Nel 1985 Allen ricevette dalla Margaret Jenkins Dance Company di San Francisco l’incarico di comporre una colonna sonora per un balletto (!), e la risposta fu Pedal Steal, una suite della durata di poco più di mezz’ora idealmente basata sulla figura di Wayne Gailey, suonatore di steel guitar semisconosciuto ma molto considerato da Allen. Pedal Steal venne messo in commercio all’epoca insieme a Rollback, un album di canzoni più canoniche, e riedito in CD solo nel 2006 (senza Rollback). Oggi la Paradise Of Bachelors ristampa una versione rimasterizzata (devo dire in maniera eccelsa) di Pedal Steal, e lo fa in grande stile, in una confezione identica a quella di un doppio LP “gatefold” con il CD dell’opera, il vinile contenente lo stesso album, e soprattutto altri due CD che contengono altri quattro lavori di Allen, quattro drammi radiofonici andati in onda tra il 1986 ed il 1993 ma mai pubblicati prima né in vinile né in CD, ed anch’essi della durata di 30 minuti circa ciascuno, con l’aggiunta finale di un bel booklet formato maxi con tutti i testi e foto rare di dipinti e sculture che rivelano l’arte visionaria di Allen.

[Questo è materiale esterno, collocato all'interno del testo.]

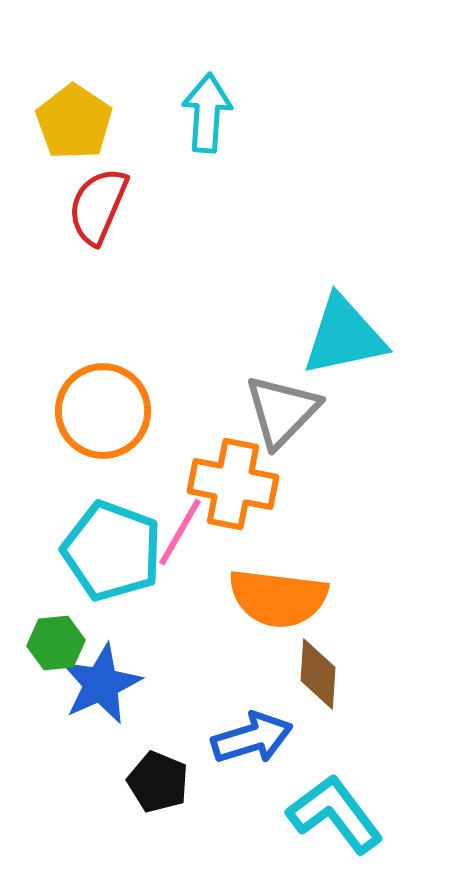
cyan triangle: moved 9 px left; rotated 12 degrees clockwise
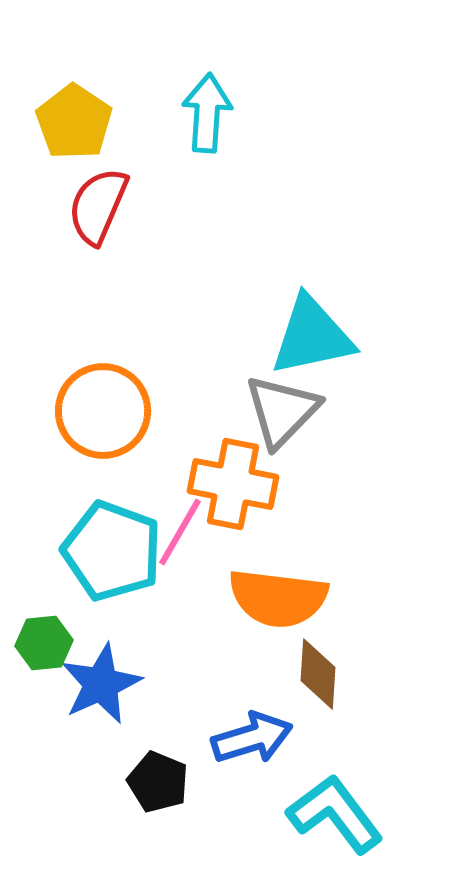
cyan triangle: moved 32 px left
green hexagon: moved 12 px left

I titoli delle quattro “radio plays” sono Torso Hell (1986, all’epoca circolato brevemente in musicassetta, ma sfido chiunque a dimostrare di possederne una copia), Bleeder (1990), Reunion (Return To Juarez) (1992) e Dugout (1993), qui rinominate per brevità Four Corners, come si fossero quattro elementi della stessa suite (ma gli argomenti trattati sono diversissimi tra loro). Aspettate però a fregarvi le mani compiaciuti, in quanto qui il Terry Allen cantautore è molto poco presente, in quanto sia Pedal Steal che le quattro parti di Four Corners sono in realtà dei lunghi racconti (anche abbastanza “strani”) con la maggioranza di parti narrate, in gran parte da Terry stesso e dalla moglie Jo Harvey Allen, e di musica ce n’è davvero poca. Delle cinque opere, Pedal Steal è forse quella con più equilibrio tra narrazione e musica, ma siamo sempre su un rapporto di 75/25, anche se il gruppo che accompagna Allen (chiamato per l’occasione The Panhandle Mystery Band) presenta nomi di tutto rispetto come Lloyd Maines (che tra le varie chitarre suona anche la pedal steel, lo strumento ovviamente principale), Richard Bowden al violino e mandolino, Bobby Keys e Don Caldwell ai sassofoni e Butch Hancock come special guest.

Come ho già detto Pedal Steal è composto da un’unica traccia, una narrazione con tanto di pause, rumori ambientali e diavolerie varie, qualche parte strumentale di collegamento ma anche frammenti di canzoni, ed i pochi brani completi sono comunque interrotti dalla parte narrata, per poi riprendere. Le parti musicali sono sublimi (ma, ripeto, troppo brevi, spesso finiscono quando ci si comincia a prendere gusto), come l’introduzione in cui spicca la steel di Maines, o Billy The Boy, uno strepitoso brano dal sapore messicano, o ancora la scintillante Fort Sumner, bellissima country song per chitarre acustiche, elettriche e marimba, o ancora Lonely Road, un pezzo dal sapore western diretto e vibrante. C’è anche un lungo assolo quasi distorto di steel, alla Jimi Hendrix, e due brani non di Allen, cioè un breve accenno all’evergreen Sentimental Journey per solo sax ed il traditional Give Me The Flowers, splendidamente eseguito da Hancock, voce e chitarra.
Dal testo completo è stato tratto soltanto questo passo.